** Consignes de la tâche **
Modifiez les enregistrements ci-dessous en remplaçant « doughnuts » par « pastries » partout, sans rien changer d'autre. Ne reproduisez pas les images dans votre réponse.

====== Matériel fourni ======

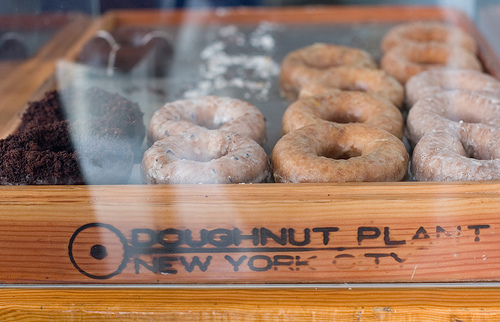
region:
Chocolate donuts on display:
[10, 51, 141, 227]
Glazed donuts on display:
[264, 37, 417, 229]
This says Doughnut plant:
[128, 212, 498, 274]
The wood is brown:
[11, 206, 118, 318]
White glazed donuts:
[144, 68, 286, 210]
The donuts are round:
[274, 37, 356, 186]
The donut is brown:
[6, 89, 129, 189]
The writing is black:
[109, 208, 402, 293]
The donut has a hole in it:
[311, 133, 386, 176]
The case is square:
[14, 6, 484, 295]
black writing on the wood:
[131, 210, 491, 251]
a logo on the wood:
[63, 213, 133, 282]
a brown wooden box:
[0, 0, 498, 279]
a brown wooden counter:
[0, 286, 497, 320]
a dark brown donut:
[0, 112, 141, 187]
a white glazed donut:
[136, 122, 266, 187]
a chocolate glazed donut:
[77, 21, 180, 76]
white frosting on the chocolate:
[101, 42, 122, 77]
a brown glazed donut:
[273, 117, 412, 192]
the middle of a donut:
[313, 137, 363, 164]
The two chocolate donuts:
[1, 84, 148, 189]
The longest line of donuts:
[378, 18, 498, 183]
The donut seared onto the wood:
[66, 222, 132, 282]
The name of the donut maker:
[127, 217, 494, 252]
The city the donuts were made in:
[124, 247, 414, 279]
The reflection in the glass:
[49, 0, 466, 279]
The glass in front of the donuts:
[0, 1, 499, 282]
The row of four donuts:
[272, 36, 412, 186]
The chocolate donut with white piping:
[79, 16, 175, 84]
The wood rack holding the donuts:
[0, 5, 499, 286]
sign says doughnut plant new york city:
[119, 208, 487, 293]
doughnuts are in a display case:
[13, 6, 493, 314]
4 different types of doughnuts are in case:
[2, 53, 498, 296]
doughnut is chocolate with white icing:
[60, 13, 215, 107]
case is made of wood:
[10, 29, 492, 268]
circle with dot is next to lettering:
[55, 217, 167, 289]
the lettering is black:
[119, 220, 498, 310]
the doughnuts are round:
[165, 6, 496, 190]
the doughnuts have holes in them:
[161, 6, 477, 221]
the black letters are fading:
[295, 224, 496, 296]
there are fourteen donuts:
[10, 8, 491, 277]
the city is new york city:
[34, 208, 481, 318]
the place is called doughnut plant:
[27, 164, 490, 311]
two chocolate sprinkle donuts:
[17, 59, 116, 193]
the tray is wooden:
[53, 29, 453, 239]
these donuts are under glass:
[26, 22, 458, 272]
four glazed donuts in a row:
[270, 13, 407, 225]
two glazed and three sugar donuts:
[386, 15, 498, 160]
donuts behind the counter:
[79, 17, 472, 214]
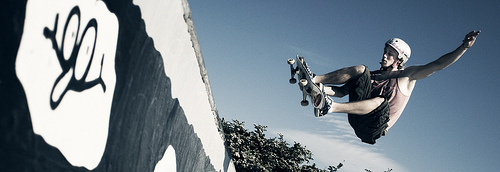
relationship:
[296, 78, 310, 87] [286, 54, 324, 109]
wheel on a skateboard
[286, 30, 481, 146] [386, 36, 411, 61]
boy wearing a helmet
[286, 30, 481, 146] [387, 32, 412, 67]
boy wearing helmet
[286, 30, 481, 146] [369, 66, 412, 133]
boy wearing tank top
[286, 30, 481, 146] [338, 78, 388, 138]
boy wearing short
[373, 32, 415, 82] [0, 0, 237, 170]
face on ramp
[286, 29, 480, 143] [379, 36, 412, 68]
boy wearing helmet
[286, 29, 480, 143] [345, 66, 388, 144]
boy wearing shorts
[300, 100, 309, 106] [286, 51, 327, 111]
wheel on skateboard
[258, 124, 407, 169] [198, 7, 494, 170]
cloud in sky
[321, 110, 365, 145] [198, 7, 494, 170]
cloud in sky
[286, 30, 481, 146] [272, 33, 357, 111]
boy wearing shoes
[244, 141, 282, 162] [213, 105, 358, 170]
leaves on tree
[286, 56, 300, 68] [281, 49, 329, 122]
wheel on skateboard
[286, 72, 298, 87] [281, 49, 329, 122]
wheel on skateboard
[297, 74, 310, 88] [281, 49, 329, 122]
wheel on skateboard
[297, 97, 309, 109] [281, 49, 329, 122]
wheel on skateboard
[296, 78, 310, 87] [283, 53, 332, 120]
wheel on skateboard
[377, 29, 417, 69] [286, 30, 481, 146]
helmet. on boy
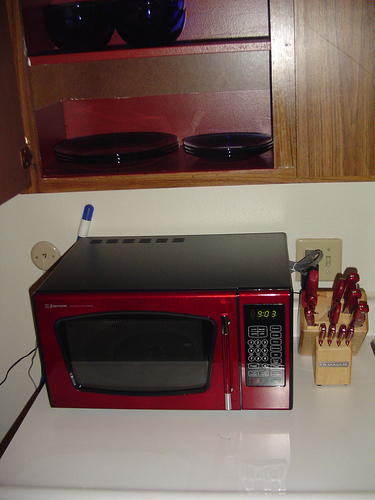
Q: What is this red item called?
A: Microwave.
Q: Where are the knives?
A: In the wooden knife holder.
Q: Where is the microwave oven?
A: On the counter.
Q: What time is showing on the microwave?
A: 9:03.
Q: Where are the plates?
A: Stacked in the cabinet.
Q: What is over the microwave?
A: A wooden shelf.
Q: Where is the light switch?
A: Behind the knives.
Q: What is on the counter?
A: A microwave oven and knives.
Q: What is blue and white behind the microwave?
A: A handle.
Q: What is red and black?
A: A microwave oven.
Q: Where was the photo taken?
A: In a kitchen.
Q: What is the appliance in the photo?
A: A microwave oven.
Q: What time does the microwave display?
A: 9:03.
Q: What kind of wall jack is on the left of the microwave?
A: A phone jack.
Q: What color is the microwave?
A: Black and red.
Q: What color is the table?
A: White.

======

** Réponse à l'exercice **
region:
Chocolate donuts on display:
[10, 51, 141, 227]
Glazed donuts on display:
[264, 37, 417, 229]
This says Doughnut plant:
[128, 212, 498, 274]
The wood is brown:
[11, 206, 118, 318]
White glazed donuts:
[144, 68, 286, 210]
The donuts are round:
[274, 37, 356, 186]
The donut is brown:
[6, 89, 129, 189]
The writing is black:
[109, 208, 402, 293]
The donut has a hole in it:
[311, 133, 386, 176]
The case is square:
[14, 6, 484, 295]
black writing on the wood:
[131, 210, 491, 251]
a logo on the wood:
[63, 213, 133, 282]
a brown wooden box:
[0, 0, 498, 279]
a brown wooden counter:
[0, 286, 497, 320]
a dark brown donut:
[0, 112, 141, 187]
a white glazed donut:
[136, 122, 266, 187]
a chocolate glazed donut:
[77, 21, 180, 76]
white frosting on the chocolate:
[101, 42, 122, 77]
a brown glazed donut:
[273, 117, 412, 192]
the middle of a donut:
[313, 137, 363, 164]
The two chocolate donuts:
[1, 84, 148, 189]
The longest line of donuts:
[378, 18, 498, 183]
The donut seared onto the wood:
[66, 222, 132, 282]
The name of the donut maker:
[127, 217, 494, 252]
The city the donuts were made in:
[124, 247, 414, 279]
The reflection in the glass:
[49, 0, 466, 279]
The glass in front of the donuts:
[0, 1, 499, 282]
The row of four donuts:
[272, 36, 412, 186]
The chocolate donut with white piping:
[79, 16, 175, 84]
The wood rack holding the donuts:
[0, 5, 499, 286]
sign says doughnut plant new york city:
[119, 208, 487, 293]
pastries are in a display case:
[13, 6, 493, 314]
4 different types of pastries are in case:
[2, 53, 498, 296]
doughnut is chocolate with white icing:
[60, 13, 215, 107]
case is made of wood:
[10, 29, 492, 268]
circle with dot is next to lettering:
[55, 217, 167, 289]
the lettering is black:
[119, 220, 498, 310]
the pastries are round:
[165, 6, 496, 190]
the pastries have holes in them:
[161, 6, 477, 221]
the black letters are fading:
[295, 224, 496, 296]
there are fourteen donuts:
[10, 8, 491, 277]
the city is new york city:
[34, 208, 481, 318]
the place is called doughnut plant:
[27, 164, 490, 311]
two chocolate sprinkle donuts:
[17, 59, 116, 193]
the tray is wooden:
[53, 29, 453, 239]
these donuts are under glass:
[26, 22, 458, 272]
four glazed donuts in a row:
[270, 13, 407, 225]
two glazed and three sugar donuts:
[386, 15, 498, 160]
donuts behind the counter:
[79, 17, 472, 214]
relationship:
[296, 78, 310, 87] [286, 54, 324, 109]
wheel on a skateboard
[286, 30, 481, 146] [386, 36, 411, 61]
boy wearing a helmet
[286, 30, 481, 146] [387, 32, 412, 67]
boy wearing helmet
[286, 30, 481, 146] [369, 66, 412, 133]
boy wearing tank top
[286, 30, 481, 146] [338, 78, 388, 138]
boy wearing short
[373, 32, 415, 82] [0, 0, 237, 170]
face on ramp
[286, 29, 480, 143] [379, 36, 412, 68]
boy wearing helmet
[286, 29, 480, 143] [345, 66, 388, 144]
boy wearing shorts
[300, 100, 309, 106] [286, 51, 327, 111]
wheel on skateboard
[258, 124, 407, 169] [198, 7, 494, 170]
cloud in sky
[321, 110, 365, 145] [198, 7, 494, 170]
cloud in sky
[286, 30, 481, 146] [272, 33, 357, 111]
boy wearing shoes
[244, 141, 282, 162] [213, 105, 358, 170]
leaves on tree
[286, 56, 300, 68] [281, 49, 329, 122]
wheel on skateboard
[286, 72, 298, 87] [281, 49, 329, 122]
wheel on skateboard
[297, 74, 310, 88] [281, 49, 329, 122]
wheel on skateboard
[297, 97, 309, 109] [281, 49, 329, 122]
wheel on skateboard
[296, 78, 310, 87] [283, 53, 332, 120]
wheel on skateboard
[377, 29, 417, 69] [286, 30, 481, 146]
helmet. on boy
Q: What is this red item called?
A: Microwave.
Q: Where are the knives?
A: In the wooden knife holder.
Q: Where is the microwave oven?
A: On the counter.
Q: What time is showing on the microwave?
A: 9:03.
Q: Where are the plates?
A: Stacked in the cabinet.
Q: What is over the microwave?
A: A wooden shelf.
Q: Where is the light switch?
A: Behind the knives.
Q: What is on the counter?
A: A microwave oven and knives.
Q: What is blue and white behind the microwave?
A: A handle.
Q: What is red and black?
A: A microwave oven.
Q: Where was the photo taken?
A: In a kitchen.
Q: What is the appliance in the photo?
A: A microwave oven.
Q: What time does the microwave display?
A: 9:03.
Q: What kind of wall jack is on the left of the microwave?
A: A phone jack.
Q: What color is the microwave?
A: Black and red.
Q: What color is the table?
A: White.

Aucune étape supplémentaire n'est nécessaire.